Since the property is located in the super-boonies, living near several like-minded families would make the stresses of driving 2-4 hours to the “big cities” to sell the farm products a great deal more tolerable. And the small core of families could still build relationships and friendships with the locals, but wouldn’t be demoralized if those social ties never formed to a deep extent (which is sometimes the way of things in isolated rural areas). Living far away from one’s biological relatives would have a lot of the sting taken out, as the redundancy of multiple families means it would be possible to maintain regular visits and contact without the problems that come from leaving crops to do family visiting. And financially, the property doesn’t require each individual family to have a huge income to pay their portion of a mortgage or massive savings to buy outright.

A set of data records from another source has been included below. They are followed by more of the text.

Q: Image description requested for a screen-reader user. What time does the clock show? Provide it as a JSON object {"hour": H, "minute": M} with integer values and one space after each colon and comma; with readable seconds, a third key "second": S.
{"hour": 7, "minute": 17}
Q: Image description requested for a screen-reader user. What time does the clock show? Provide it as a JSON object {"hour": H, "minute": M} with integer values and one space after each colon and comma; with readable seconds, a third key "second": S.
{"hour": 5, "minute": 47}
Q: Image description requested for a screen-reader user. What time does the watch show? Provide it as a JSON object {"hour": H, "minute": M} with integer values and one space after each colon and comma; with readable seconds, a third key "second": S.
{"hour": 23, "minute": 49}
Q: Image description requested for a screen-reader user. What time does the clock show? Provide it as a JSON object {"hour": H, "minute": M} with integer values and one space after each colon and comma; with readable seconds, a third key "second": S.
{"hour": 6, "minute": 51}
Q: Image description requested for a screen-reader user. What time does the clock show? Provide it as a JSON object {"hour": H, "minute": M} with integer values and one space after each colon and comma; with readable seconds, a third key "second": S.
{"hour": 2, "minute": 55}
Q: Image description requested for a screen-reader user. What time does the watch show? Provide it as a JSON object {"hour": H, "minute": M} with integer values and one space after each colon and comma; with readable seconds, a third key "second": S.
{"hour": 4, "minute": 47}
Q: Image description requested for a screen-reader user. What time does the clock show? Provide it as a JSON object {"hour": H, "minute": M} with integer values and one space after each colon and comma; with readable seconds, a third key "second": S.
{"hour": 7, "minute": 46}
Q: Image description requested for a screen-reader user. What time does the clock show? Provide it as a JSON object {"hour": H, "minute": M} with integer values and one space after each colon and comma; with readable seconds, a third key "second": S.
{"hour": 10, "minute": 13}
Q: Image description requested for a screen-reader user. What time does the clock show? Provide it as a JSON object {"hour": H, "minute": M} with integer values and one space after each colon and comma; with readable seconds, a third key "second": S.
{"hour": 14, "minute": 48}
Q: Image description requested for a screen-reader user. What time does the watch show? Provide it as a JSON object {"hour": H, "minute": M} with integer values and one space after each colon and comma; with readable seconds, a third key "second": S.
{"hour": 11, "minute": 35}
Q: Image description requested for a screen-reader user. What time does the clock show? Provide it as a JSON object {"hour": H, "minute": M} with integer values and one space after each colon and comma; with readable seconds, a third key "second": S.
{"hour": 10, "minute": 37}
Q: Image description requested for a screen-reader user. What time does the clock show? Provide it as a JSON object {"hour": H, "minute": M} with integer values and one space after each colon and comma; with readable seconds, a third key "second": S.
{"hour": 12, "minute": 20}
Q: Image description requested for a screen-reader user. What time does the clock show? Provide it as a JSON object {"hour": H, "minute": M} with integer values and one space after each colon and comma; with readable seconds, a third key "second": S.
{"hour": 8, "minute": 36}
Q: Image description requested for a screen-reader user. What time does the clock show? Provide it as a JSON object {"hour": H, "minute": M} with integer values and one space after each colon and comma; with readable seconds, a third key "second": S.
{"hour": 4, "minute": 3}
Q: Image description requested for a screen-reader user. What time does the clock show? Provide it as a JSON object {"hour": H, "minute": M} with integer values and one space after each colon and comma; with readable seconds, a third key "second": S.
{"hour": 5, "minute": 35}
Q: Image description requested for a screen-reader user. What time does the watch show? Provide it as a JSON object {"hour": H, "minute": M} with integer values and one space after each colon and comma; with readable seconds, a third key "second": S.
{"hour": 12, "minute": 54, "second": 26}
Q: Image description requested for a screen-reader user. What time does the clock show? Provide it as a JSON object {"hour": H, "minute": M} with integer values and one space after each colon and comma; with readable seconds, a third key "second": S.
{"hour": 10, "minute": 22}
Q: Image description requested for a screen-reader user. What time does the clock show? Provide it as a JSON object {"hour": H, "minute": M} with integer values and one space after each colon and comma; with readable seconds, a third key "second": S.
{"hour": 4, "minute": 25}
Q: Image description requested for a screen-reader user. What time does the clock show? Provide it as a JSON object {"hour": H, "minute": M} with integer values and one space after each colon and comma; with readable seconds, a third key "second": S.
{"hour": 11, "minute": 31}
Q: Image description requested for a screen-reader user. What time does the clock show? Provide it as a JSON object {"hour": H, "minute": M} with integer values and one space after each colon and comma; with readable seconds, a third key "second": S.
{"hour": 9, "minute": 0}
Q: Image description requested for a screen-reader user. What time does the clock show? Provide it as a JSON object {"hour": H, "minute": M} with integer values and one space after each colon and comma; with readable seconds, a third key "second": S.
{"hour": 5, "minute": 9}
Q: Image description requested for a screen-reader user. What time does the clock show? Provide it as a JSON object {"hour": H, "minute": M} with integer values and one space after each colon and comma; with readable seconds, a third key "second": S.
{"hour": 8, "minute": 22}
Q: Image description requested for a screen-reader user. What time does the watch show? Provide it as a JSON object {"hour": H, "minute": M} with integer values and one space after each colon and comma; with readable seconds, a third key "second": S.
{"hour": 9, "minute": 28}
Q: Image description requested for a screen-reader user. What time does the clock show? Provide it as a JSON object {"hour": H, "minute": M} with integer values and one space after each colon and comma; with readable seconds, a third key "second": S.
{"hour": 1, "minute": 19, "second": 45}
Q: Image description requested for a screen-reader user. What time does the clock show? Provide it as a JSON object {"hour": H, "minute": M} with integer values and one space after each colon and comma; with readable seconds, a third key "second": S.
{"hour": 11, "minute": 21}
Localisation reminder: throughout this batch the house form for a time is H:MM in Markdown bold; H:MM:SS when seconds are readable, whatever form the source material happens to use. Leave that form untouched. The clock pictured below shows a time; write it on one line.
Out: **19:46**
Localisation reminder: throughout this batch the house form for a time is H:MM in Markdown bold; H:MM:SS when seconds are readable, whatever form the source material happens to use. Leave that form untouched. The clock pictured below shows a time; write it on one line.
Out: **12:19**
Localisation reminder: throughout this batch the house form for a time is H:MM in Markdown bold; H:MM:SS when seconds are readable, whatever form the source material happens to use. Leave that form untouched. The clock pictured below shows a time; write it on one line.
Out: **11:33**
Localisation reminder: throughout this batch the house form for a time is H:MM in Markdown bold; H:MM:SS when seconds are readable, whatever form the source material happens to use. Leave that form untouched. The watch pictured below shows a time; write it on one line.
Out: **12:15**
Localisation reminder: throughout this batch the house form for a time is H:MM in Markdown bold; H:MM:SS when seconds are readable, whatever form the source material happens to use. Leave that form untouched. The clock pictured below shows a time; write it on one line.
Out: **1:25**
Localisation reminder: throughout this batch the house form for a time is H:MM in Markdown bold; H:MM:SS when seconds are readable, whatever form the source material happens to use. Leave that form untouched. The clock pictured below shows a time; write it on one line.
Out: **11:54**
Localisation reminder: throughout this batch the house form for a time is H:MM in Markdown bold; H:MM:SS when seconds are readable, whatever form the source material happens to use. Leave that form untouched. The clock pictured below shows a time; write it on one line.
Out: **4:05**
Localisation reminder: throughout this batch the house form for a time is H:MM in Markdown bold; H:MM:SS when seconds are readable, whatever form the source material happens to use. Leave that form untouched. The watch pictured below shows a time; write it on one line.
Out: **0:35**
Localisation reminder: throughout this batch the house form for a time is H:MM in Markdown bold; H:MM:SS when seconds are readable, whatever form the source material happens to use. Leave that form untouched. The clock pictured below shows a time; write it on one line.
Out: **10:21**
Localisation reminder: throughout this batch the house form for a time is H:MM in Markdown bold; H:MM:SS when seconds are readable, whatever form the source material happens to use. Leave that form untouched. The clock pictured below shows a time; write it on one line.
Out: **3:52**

This is one path to “having all things in common” without ignoring the importance of access to private property and individual opportunities to build wealth and inheritance long-term. I would also note that there are dozens if not hundreds of these sorts of properties for sale right this very minute, all over the United States. The work would be hard and challenging, and certainly people have to save up something first, but this is on the table as an option instead of laments about being priced out of the suburbs, where one would have to struggle in a very different and more risky way with a piecemeal approach to living normally.
One doesn’t have to go full Amish, but one does have to set up a lifestyle that lays groundwork for restoration of healthy social structures and institutions by starting with a small group of like minds and branching out from there. The barnacle approach of continuing to cling to the pieces of liberalism that appeal to you while rejecting the pieces that don’t is not going to continue to be a path for conservatives going forward. Just as the True Way of faith in Christ is narrow, so too is the list of viable options for preserving normal life for future generations.
Them’s the breaks. Industrialization and modernity mean we just can’t rely on the old dividends of traditional living. They’re spent up and we have to just grit the old teeth and give up some precious temporal things now or see our children lose them all.